‘Muggle Enslavement On Schedule’ says Dark Lord
He-Who-Must-Not-Be-Named has continued to wage a successful campaign to dominate politics in the United States’ muggle capitol of Washington D.C. The Dark Lord has cleverly disguised his greater plans for Ultimate Evil by convincing center-and-right-wing Americans that the so-called “Republican Agenda” is actually about lower taxes for regular working Americans, smaller government with less intrusion, family values, homeland security, and jobs, jobs, jobs.
“Fear and deceit are tremendous weapons in the fight for the souls of wizards and muggles,” said You-know-who, in an exclusive interview with DMY, his voice a terrifying high-pitched whisper. “While it might have been easier in the short run to cast a mass spell of delusion and control, such magic can wear off quickly, which is why we chose our latest methods of promoting patriotism, questioning dissent, and targeting other countries as ‘enemies of the state.’ We find the results much longer-lasting when people are afraid of vague threats like ‘Islamic terrorism,’ ‘bleeding heart liberals,’ ‘snowflakes,’ ‘treason,’ and ‘the economy.’ Little do these groveling worthless maggots know, there is nothing more fearful than the fury of Lord Voldemort.”

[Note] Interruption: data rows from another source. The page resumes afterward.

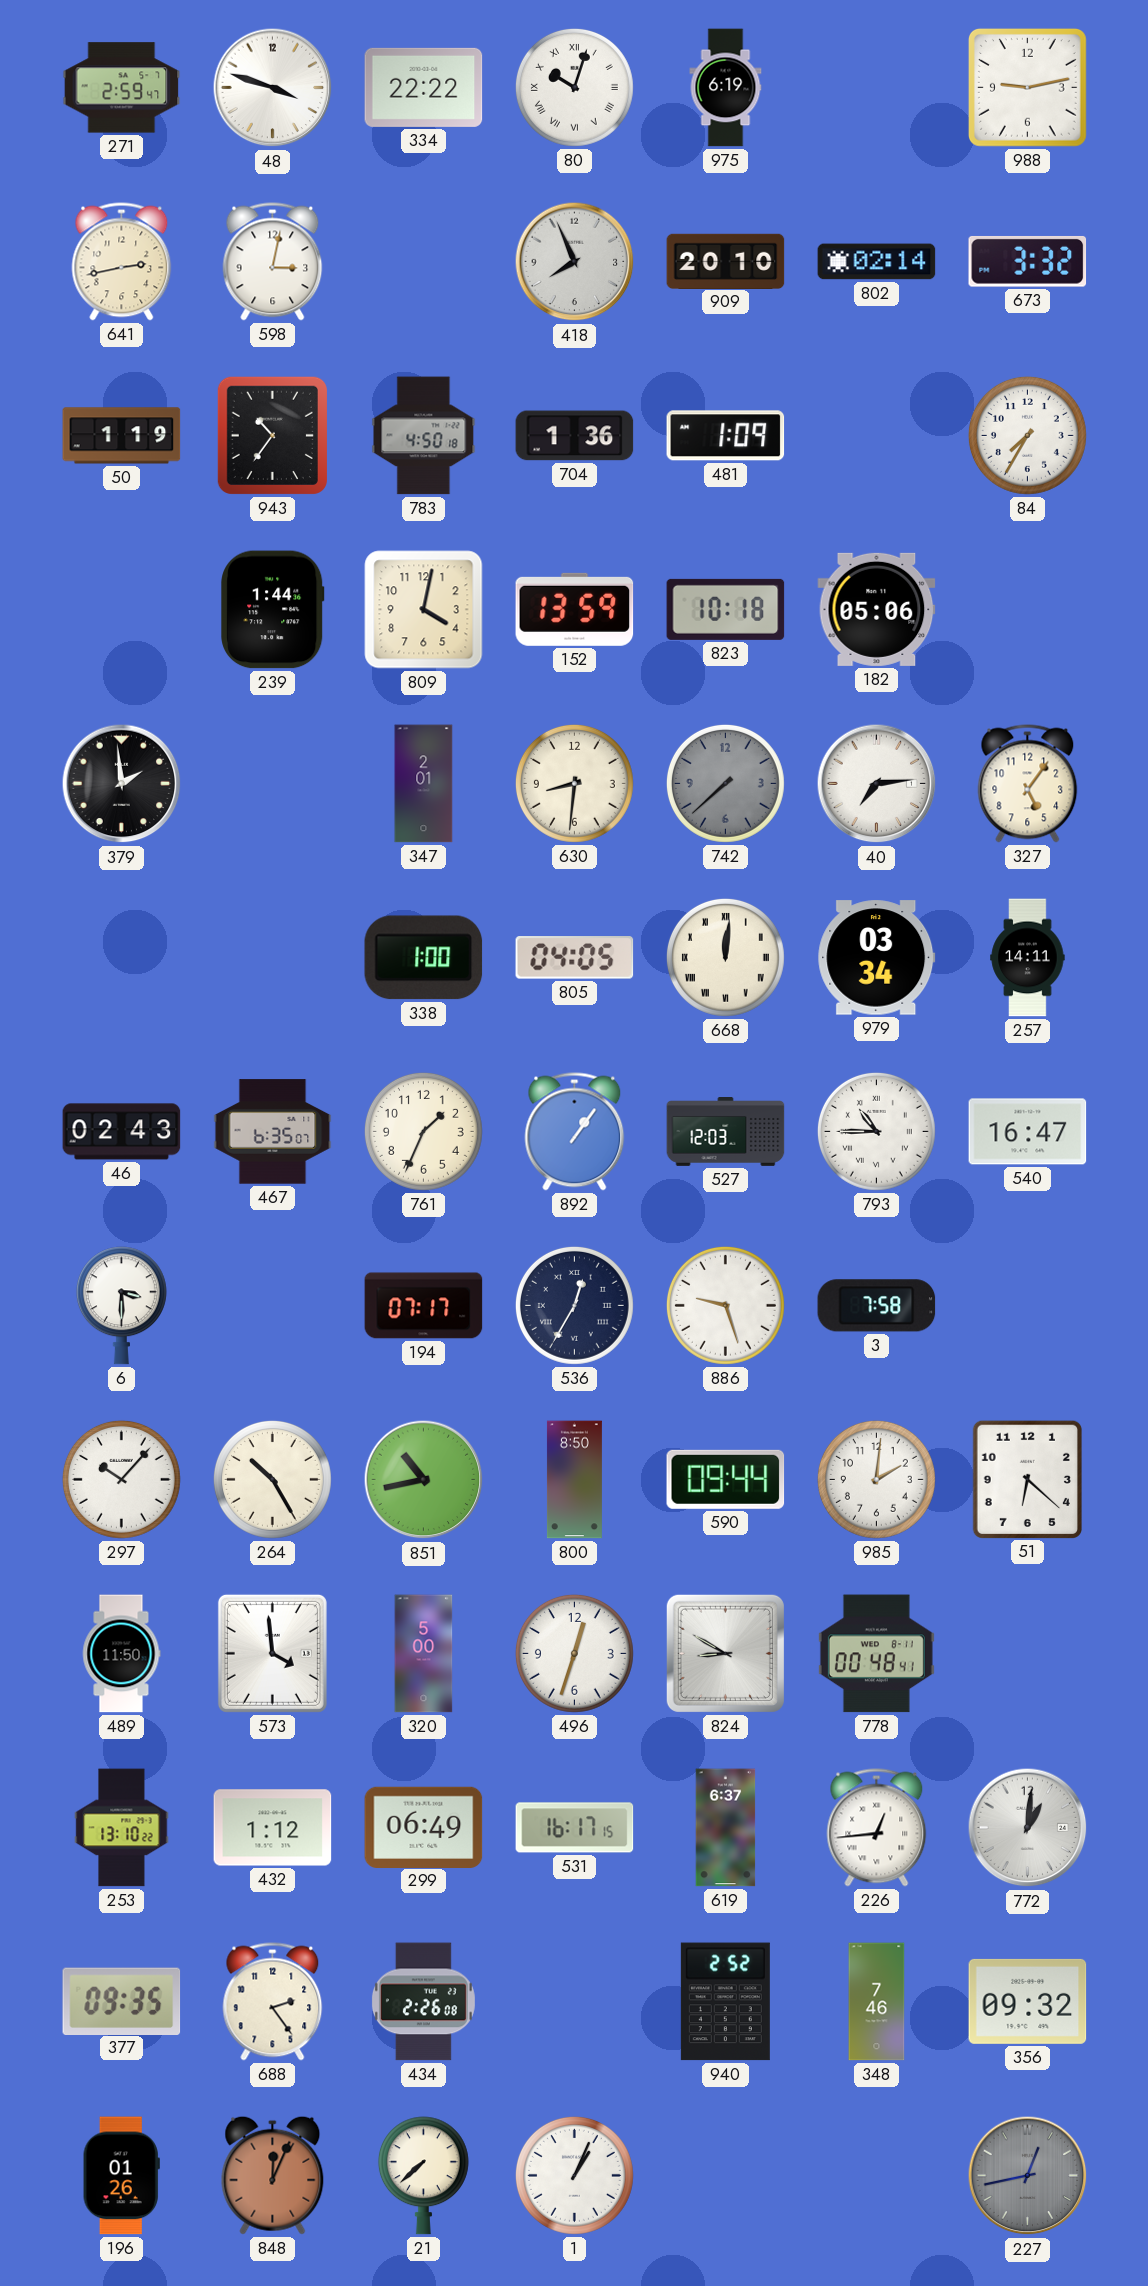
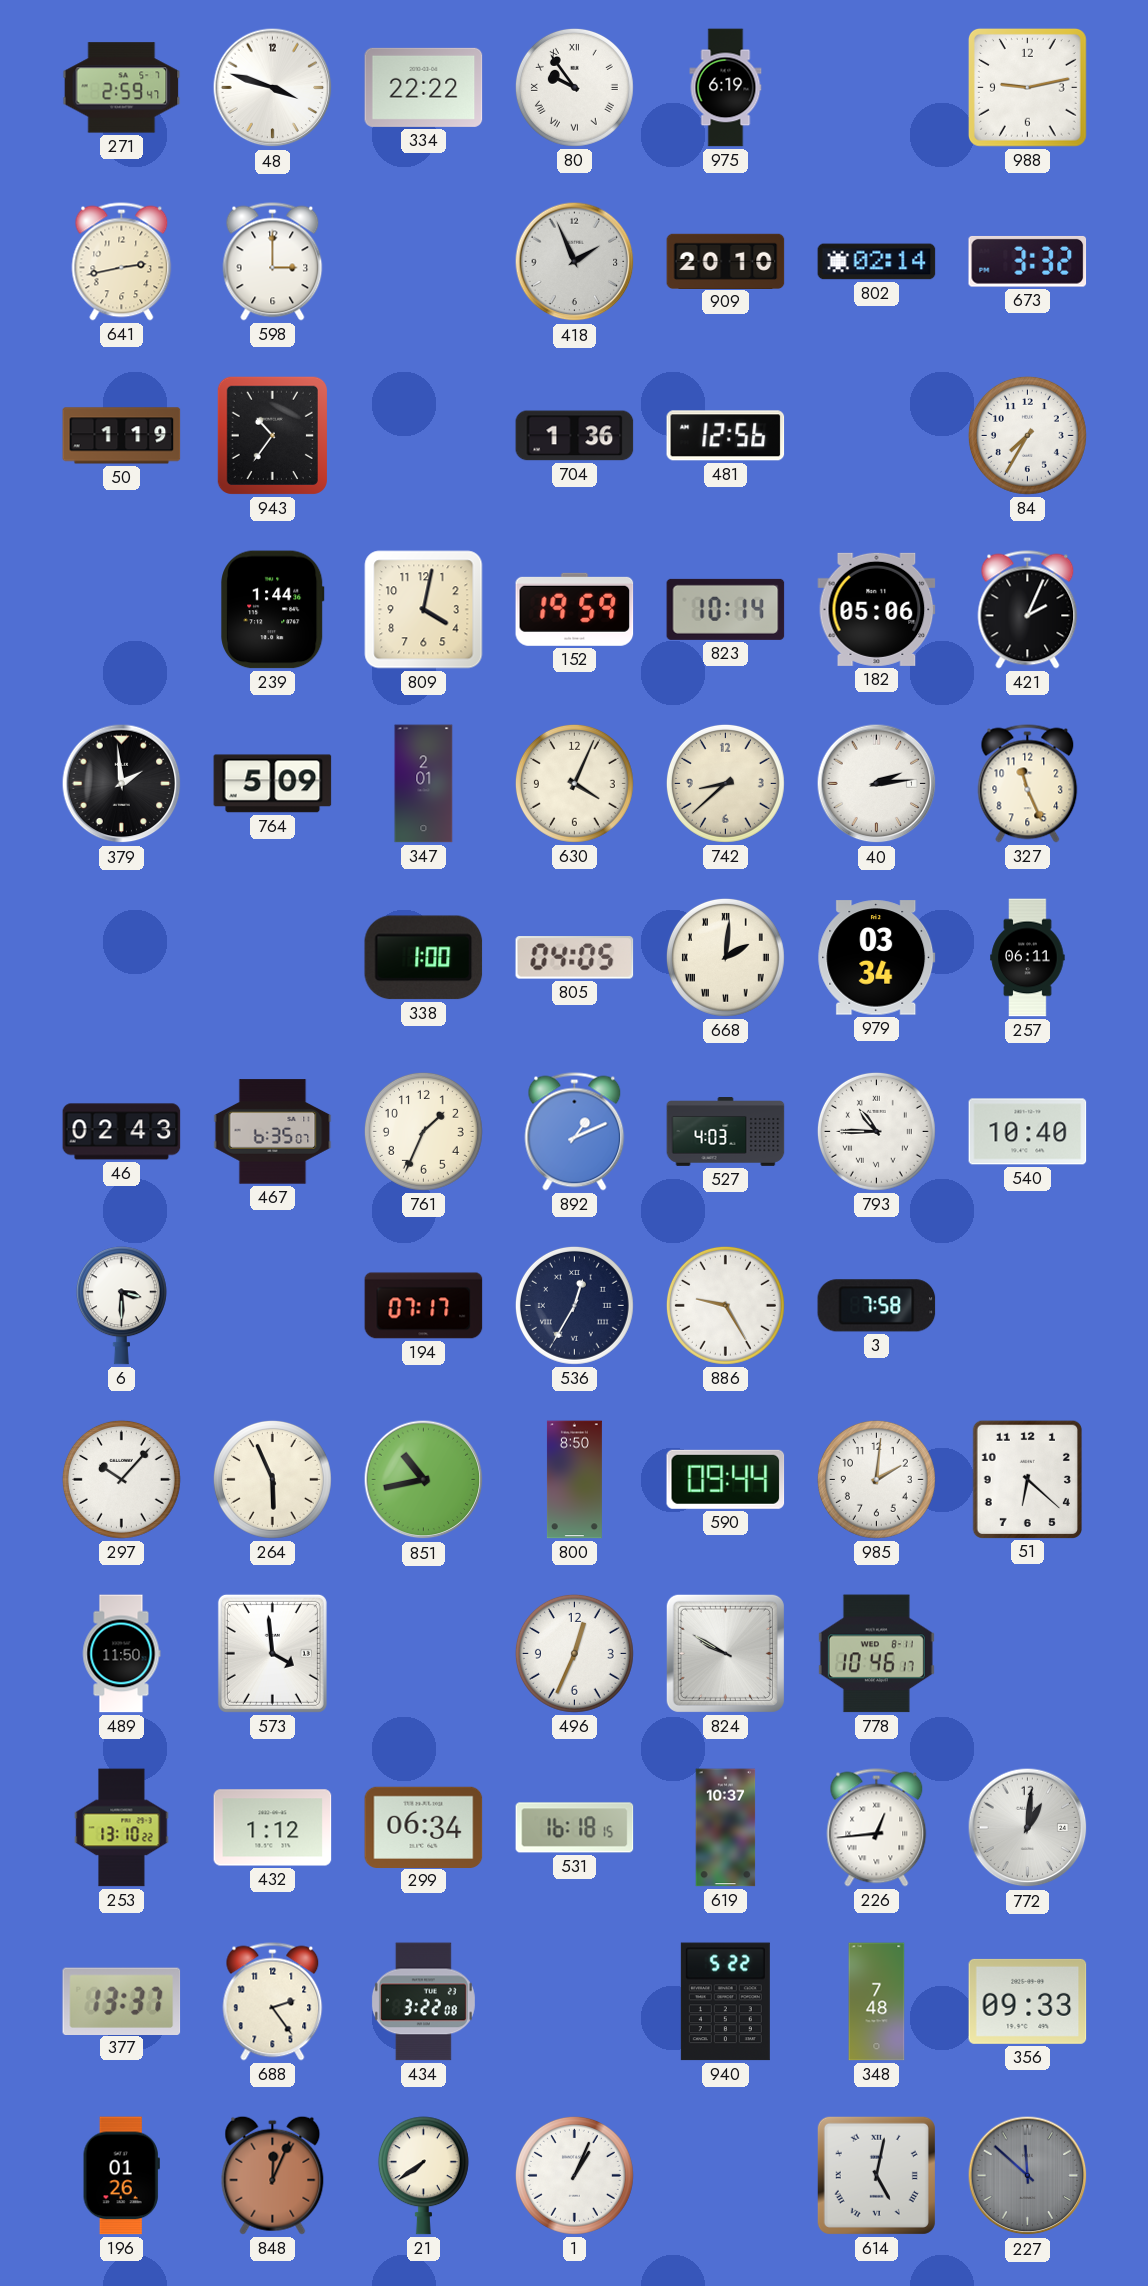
80: 10:03 -> 9:54
598: 3:02 -> 3:00
418: 7:56 -> 1:56
783: 4:50 -> none
481: 1:09 -> 12:56
152: 13:59 -> 19:59
823: 10:18 -> 10:14
421: none -> 2:04
764: none -> 5:09
630: 8:31 -> 4:04
742: 7:38 -> 8:38
742 dial: grey -> cream
40: 7:14 -> 2:14
327: 5:06 -> 11:26
668: 12:01 -> 2:01
257: 14:11 -> 06:11
892: 1:06 -> 1:11
527: 12:03 -> 4:03
540: 16:47 -> 10:40
886: 9:27 -> 9:25
264: 10:25 -> 5:56
320: 5:00 -> none
496: 12:33 -> 12:34
824: 8:50 -> 9:50
778: 00:48 -> 10:46
299: 06:49 -> 06:34
531: 16:17 -> 16:18
619: 6:37 -> 10:37
377: 09:35 -> 13:37
434: 2:26 -> 3:22
940: 2:52 -> 5:22
348: 7:46 -> 7:48
356: 09:32 -> 09:33
21: 7:38 -> 7:39
614: none -> 5:02
227: 12:43 -> 11:52
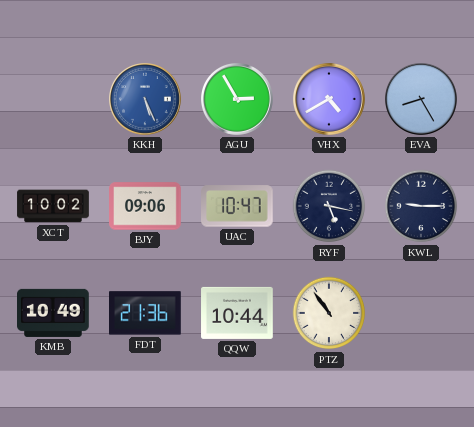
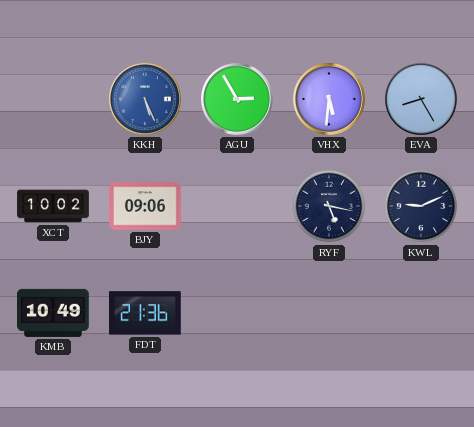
VHX: 4:40 -> 5:31
UAC: 10:47 -> none
KWL: 9:15 -> 9:11
QQW: 10:44 -> none
PTZ: 10:54 -> none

Mr. Mort’s group has managed to use this successful strategy to place numerous muggle high officials such as, well, pretty much everyone who is or has been or will be in the Donald Trump administration.
“I’m exceptionally proud of my faithful servants Trump and McConnell. They truly convince people that they’ve got their best interests at heart! Hahahahahahahaha! Ahem. Pardon me.” He-Who-Must-Not-Be-Named took a moment to wipe the tears of laughter from white cheeks with long, skeletal fingers, took a deep, hissing breath, and pulled himself back together. “As I was saying, that Mitch, he’s a real go-getter. I haven’t even had to use the cruciatus curse on him. And that’s saying something, coming from me. And I must add that he looks quite stylish in those Death Eater hood and robes. Sadly, the American people are not yet ready for that. Not in the North, anyway. Heh, heh. They will be soon enough.”
While the ultimate goal of The Dark One’s group (the VOP) is racial purity, order, and unquestioned world domination, his strategists realize that the voting public may not be ripe yet, no matter how scared of terrorism and losing their jobs they may be. “Patience pays off” seems to be the motto of the Dark Lord, and baby steps come first. V-Voldemort himself waited fourteen years for a comeback after an unsuccessful bid to end the career of a young Harry Potter. But after setting a solid foundation for evil, recruiting new allies, freeing old servants from prison, and killing a few pathetic do-gooders, Mr. V is back on track and is broadening his base and even occasionally welcoming those he would have previously killed mercilessly, and in great, writhing, horrible pain.
“Pragmatism and fear are everything in the world of evil,” said the Wicked Master. “People are pathetic little fools, running around ruled by their petty little goals and loves. Once they realize the True Path-mine,-and surrender their will and lives to me, only then can they reach true eradication of happiness. Keeping that goal in mind, the next election is crucial for us. We only have a year and a half to convince the American people that they are helpless without us. And we will. Mark my words, you worthless insect, we will!” At this, the Master of Darkness transformed into a swarm of insects, which disappeared into a cloud of foul-smelling smoke and cruel laughter.
With the VOP’s last few years of successes in the White House, you’d be crazy to doubt him.